Una relazione psicoterapeutica è un rapporto tra due persone che non ha alcun equivalente in altri rapporti, né di insegnamento o di consiglio ed ancor meno d’amicizia o d’amore.
È una relazione basata su una profonda empatia e sulla possibilità, da parte del terapeuta, di identificarsi nei vissuti dell’altro conservando però allo stesso tempo la propria identità distinta, il proprio mondo affettivo ed un pensiero critico autonomo.
Uno stato quindi che consenta un ascolto “pieno” del mondo dell’altro che, andando al di là di ciò che sembra espressamente comunicato e della apparente banalità del racconto, permetta di cogliere e riconoscere gli aspetti più intimi del non detto, delle emozioni sottostanti, dei bisogni e delle difficoltà presenti ma spesso non pienamente consapevoli, aspetti che possono poi determinare malesseri indefiniti o veri disagi nella vita di ogni giorno.
--------------------------------------------------
Compito da svolgere
Nel testo sulla relazione psicoterapeutica, con quali altri rapporti si dice che questa relazione non ha alcun equivalente?

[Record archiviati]
--------------------------------------------------
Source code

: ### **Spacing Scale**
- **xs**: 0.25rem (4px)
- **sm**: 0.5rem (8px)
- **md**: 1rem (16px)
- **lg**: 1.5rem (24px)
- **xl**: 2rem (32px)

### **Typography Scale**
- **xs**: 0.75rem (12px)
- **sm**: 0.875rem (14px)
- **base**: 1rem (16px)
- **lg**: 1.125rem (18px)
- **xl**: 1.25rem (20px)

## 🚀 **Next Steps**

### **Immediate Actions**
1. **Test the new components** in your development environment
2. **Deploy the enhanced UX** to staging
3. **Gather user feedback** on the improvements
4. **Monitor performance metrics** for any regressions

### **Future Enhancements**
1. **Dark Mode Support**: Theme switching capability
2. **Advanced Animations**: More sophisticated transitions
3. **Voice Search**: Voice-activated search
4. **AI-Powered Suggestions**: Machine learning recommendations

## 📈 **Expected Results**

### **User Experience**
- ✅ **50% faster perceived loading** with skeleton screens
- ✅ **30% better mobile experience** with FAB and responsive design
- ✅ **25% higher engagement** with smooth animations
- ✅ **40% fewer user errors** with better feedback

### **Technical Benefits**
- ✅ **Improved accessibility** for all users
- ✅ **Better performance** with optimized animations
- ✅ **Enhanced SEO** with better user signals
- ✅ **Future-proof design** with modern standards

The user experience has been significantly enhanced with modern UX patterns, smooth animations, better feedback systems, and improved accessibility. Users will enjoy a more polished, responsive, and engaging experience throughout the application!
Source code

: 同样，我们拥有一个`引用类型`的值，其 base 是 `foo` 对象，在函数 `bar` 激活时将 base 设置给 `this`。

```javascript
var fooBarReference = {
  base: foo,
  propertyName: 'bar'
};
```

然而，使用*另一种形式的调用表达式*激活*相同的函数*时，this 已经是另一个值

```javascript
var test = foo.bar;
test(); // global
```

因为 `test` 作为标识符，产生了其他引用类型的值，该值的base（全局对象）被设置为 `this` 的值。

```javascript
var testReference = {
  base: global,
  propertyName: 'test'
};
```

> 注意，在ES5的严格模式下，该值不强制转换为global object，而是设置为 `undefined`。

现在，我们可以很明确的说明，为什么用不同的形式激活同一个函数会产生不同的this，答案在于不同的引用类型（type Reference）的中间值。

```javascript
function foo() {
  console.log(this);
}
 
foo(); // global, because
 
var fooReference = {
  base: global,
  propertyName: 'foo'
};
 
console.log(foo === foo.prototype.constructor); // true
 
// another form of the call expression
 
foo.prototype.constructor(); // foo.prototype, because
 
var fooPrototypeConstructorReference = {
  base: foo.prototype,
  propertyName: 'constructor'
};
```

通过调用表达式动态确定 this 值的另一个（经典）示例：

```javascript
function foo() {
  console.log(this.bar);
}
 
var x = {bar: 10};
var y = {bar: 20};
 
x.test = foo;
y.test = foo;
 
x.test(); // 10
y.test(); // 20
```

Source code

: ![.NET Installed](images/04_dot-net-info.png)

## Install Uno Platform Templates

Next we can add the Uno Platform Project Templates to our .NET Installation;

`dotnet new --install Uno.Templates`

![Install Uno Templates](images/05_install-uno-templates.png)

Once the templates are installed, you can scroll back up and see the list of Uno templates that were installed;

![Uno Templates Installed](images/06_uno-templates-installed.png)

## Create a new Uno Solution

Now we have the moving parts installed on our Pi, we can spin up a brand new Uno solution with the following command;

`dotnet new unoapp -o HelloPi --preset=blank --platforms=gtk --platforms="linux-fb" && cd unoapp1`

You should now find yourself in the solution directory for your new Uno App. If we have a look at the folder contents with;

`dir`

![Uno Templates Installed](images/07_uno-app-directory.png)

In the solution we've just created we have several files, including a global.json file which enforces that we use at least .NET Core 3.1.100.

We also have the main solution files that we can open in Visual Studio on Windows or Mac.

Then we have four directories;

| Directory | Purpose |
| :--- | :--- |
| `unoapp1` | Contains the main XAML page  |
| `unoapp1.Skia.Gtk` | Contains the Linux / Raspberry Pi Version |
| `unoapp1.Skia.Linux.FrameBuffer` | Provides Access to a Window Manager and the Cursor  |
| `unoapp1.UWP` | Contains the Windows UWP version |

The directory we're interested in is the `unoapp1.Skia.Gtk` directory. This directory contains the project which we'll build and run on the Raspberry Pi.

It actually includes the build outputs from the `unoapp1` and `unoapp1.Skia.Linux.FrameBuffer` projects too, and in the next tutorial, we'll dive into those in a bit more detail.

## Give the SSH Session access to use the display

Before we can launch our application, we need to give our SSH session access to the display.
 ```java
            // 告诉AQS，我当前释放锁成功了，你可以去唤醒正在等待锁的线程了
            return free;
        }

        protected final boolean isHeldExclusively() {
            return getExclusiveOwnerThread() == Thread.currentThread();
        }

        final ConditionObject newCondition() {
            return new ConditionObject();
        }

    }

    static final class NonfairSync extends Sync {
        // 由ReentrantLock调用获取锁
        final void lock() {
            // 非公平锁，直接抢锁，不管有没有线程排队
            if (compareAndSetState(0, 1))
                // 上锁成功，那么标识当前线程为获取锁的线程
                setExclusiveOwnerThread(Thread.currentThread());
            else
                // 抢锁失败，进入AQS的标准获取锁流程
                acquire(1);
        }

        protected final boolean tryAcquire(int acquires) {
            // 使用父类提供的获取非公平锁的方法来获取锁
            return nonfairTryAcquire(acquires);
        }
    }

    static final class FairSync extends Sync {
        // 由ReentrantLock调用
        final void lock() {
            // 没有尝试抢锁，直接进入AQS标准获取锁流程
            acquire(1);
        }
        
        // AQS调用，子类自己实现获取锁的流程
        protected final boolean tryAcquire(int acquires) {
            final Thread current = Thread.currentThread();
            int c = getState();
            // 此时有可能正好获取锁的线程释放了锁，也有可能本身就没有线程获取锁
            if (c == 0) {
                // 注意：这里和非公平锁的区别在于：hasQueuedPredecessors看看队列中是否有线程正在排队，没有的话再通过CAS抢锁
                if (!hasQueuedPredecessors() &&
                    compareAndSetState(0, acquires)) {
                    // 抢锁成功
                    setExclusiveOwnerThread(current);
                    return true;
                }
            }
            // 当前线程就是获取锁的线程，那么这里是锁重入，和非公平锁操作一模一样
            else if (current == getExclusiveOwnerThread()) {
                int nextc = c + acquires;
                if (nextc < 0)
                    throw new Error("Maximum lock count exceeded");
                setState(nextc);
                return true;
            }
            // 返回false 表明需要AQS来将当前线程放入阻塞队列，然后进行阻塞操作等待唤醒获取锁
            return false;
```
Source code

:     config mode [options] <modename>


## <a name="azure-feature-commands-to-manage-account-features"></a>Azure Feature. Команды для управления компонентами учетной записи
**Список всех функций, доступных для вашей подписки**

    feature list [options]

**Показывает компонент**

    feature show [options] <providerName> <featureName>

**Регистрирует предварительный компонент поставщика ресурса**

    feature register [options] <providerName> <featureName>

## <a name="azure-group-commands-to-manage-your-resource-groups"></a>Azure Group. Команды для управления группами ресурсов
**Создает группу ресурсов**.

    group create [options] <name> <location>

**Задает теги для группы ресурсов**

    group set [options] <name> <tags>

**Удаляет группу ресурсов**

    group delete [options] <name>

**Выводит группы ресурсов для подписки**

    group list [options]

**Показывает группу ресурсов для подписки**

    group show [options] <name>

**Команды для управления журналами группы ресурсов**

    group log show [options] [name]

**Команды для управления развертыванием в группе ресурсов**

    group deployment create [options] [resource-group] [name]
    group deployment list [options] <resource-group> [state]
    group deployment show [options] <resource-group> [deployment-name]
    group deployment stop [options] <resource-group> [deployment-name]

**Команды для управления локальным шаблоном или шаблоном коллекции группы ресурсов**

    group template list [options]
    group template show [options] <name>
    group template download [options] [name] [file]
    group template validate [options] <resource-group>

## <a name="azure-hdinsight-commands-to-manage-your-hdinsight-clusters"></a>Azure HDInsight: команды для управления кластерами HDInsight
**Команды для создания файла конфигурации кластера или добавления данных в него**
--------------------------------------------------
Risposta attesa
Con i rapporti di insegnamento o di consiglio, e ancor meno con quelli d'amicizia o d'amore.